Extremely sensitive info out in the open — Personal information like email addresses and names belonging to at least 900,000 customers were exposed through an open and unsecured Virgin Media marketing database for 10 months. The database also contained insight into customers' browsing habits, including searches related to gambling, porn, and extreme gore, according to FT. Naturally, Virgin Media fails to mention this in its statement.
The implications are obvious and troubling. Virgin Media claims that it has contacted those affected and ensured their private information is in safe hands.
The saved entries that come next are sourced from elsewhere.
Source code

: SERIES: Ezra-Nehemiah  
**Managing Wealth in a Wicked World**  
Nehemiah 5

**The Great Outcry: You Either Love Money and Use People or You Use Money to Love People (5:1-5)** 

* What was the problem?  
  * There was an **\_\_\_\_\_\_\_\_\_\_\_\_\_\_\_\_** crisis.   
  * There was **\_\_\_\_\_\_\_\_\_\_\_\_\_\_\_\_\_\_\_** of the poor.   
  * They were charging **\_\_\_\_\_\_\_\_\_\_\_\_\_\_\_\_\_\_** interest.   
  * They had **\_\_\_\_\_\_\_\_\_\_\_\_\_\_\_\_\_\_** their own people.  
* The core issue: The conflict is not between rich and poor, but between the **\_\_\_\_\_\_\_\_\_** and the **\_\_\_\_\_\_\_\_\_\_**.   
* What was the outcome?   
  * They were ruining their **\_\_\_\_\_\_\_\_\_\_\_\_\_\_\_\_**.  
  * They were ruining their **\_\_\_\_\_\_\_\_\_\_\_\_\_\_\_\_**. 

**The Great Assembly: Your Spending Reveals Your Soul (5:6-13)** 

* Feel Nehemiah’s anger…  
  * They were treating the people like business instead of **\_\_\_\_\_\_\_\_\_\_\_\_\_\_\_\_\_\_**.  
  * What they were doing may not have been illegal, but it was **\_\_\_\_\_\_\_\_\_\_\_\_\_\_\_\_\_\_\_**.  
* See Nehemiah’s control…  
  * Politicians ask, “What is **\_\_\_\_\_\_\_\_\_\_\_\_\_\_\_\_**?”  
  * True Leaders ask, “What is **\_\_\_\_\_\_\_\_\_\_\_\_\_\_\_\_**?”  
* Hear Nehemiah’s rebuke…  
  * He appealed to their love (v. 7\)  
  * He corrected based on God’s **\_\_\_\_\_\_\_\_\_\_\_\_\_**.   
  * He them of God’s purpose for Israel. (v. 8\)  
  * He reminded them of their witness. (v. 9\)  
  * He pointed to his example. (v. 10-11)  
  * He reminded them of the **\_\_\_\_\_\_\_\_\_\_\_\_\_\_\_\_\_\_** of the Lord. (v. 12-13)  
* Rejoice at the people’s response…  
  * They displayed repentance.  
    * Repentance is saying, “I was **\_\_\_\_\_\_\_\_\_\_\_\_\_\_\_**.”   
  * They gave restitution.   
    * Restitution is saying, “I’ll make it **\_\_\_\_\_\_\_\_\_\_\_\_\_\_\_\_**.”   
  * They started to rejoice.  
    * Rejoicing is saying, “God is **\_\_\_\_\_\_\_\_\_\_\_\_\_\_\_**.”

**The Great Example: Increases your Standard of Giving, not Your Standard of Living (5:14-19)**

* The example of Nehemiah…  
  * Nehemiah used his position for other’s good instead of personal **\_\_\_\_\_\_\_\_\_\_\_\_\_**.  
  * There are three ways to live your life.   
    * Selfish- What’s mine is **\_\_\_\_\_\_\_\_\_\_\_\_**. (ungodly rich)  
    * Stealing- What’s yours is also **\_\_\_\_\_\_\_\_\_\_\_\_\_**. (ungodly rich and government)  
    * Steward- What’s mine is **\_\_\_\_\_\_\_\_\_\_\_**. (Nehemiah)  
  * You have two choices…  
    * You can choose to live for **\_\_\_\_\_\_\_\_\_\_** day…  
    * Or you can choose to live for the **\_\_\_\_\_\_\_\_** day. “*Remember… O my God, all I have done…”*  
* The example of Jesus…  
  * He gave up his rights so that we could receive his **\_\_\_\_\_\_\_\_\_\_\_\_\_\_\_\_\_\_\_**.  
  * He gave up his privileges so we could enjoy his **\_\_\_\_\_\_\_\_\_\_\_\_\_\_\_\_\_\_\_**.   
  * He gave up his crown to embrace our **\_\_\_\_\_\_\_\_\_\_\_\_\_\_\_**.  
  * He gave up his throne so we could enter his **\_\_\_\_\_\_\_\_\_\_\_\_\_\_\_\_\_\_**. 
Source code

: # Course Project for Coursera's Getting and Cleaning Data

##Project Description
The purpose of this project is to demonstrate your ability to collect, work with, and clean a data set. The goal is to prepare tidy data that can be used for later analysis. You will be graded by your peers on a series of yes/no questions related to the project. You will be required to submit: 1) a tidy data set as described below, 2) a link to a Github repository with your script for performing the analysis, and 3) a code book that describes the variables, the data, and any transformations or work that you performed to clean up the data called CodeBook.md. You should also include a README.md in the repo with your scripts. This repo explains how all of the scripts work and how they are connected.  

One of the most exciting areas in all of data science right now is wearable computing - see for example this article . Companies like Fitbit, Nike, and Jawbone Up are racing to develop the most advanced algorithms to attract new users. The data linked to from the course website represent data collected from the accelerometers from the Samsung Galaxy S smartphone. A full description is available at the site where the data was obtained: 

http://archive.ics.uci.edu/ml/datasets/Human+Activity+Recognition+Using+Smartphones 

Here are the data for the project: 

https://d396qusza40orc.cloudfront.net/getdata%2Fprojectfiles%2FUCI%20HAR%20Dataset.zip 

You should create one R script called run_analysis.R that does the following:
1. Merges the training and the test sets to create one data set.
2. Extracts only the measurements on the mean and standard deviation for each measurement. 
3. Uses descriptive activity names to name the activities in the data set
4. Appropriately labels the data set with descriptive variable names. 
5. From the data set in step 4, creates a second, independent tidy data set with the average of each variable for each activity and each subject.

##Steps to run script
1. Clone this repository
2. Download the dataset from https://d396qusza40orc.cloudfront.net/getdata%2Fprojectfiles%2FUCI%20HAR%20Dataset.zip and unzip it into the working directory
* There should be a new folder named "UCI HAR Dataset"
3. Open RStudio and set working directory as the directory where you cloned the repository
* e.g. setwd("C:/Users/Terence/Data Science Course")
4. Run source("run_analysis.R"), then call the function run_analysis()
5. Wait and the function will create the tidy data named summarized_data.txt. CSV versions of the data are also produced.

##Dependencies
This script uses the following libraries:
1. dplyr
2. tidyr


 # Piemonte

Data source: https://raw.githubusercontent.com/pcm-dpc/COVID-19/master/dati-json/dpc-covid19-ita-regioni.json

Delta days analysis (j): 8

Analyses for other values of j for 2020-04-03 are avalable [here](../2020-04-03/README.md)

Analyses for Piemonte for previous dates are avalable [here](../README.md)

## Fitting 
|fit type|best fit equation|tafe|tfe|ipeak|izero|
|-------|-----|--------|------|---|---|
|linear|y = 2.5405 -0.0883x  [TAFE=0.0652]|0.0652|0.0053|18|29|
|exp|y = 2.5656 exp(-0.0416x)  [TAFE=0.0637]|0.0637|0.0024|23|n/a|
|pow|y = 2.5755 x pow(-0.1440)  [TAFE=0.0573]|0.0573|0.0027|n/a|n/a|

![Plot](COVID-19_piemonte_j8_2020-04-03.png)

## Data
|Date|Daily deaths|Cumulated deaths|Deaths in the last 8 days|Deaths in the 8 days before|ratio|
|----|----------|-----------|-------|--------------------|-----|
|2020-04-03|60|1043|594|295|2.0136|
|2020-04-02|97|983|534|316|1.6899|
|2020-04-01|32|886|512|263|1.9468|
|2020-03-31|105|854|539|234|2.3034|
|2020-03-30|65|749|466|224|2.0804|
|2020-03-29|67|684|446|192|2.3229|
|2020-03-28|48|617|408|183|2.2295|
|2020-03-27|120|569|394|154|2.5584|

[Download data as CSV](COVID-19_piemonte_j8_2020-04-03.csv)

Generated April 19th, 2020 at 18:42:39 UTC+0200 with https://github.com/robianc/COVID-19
But privacy watchdogs worry customers could become hapless victims of extortion and blackmail thanks to this breach.
In its public announcement, Virgin Media said:
We recently became aware that one of our marketing databases was incorrectly configured which allowed unauthorised access. We immediately solved the issue by shutting down access to this database, which contained some contact details of approximately 900,000 people, including fixed line customers representing approximately 15 percent of that customer base. Protecting our customers’ data is a top priority and we sincerely apologise.
Security experts aren't really having it, though — The company that originally sounded the alarm on the openly accessible database isn't too satisfied with Virgin Media's official response to the matter. It says that Virgin Media's response is insincere, while one of the engineers told FT that the company could face a hefty fine for failing to run an impenetrable database. TurgenSec said that it was "disingenuous" for the telecommunication company to downplay the severity of the breach by saying "limited contact information" had been revealed, according to FT.
"Despite the reassurance they issued that 'protecting our customers data is a top priority' we found no indication that this was the case," TurgenSec told the outlet. "There seems to be a systematic assurance process failure in how they monitor the secure configuration of their systems."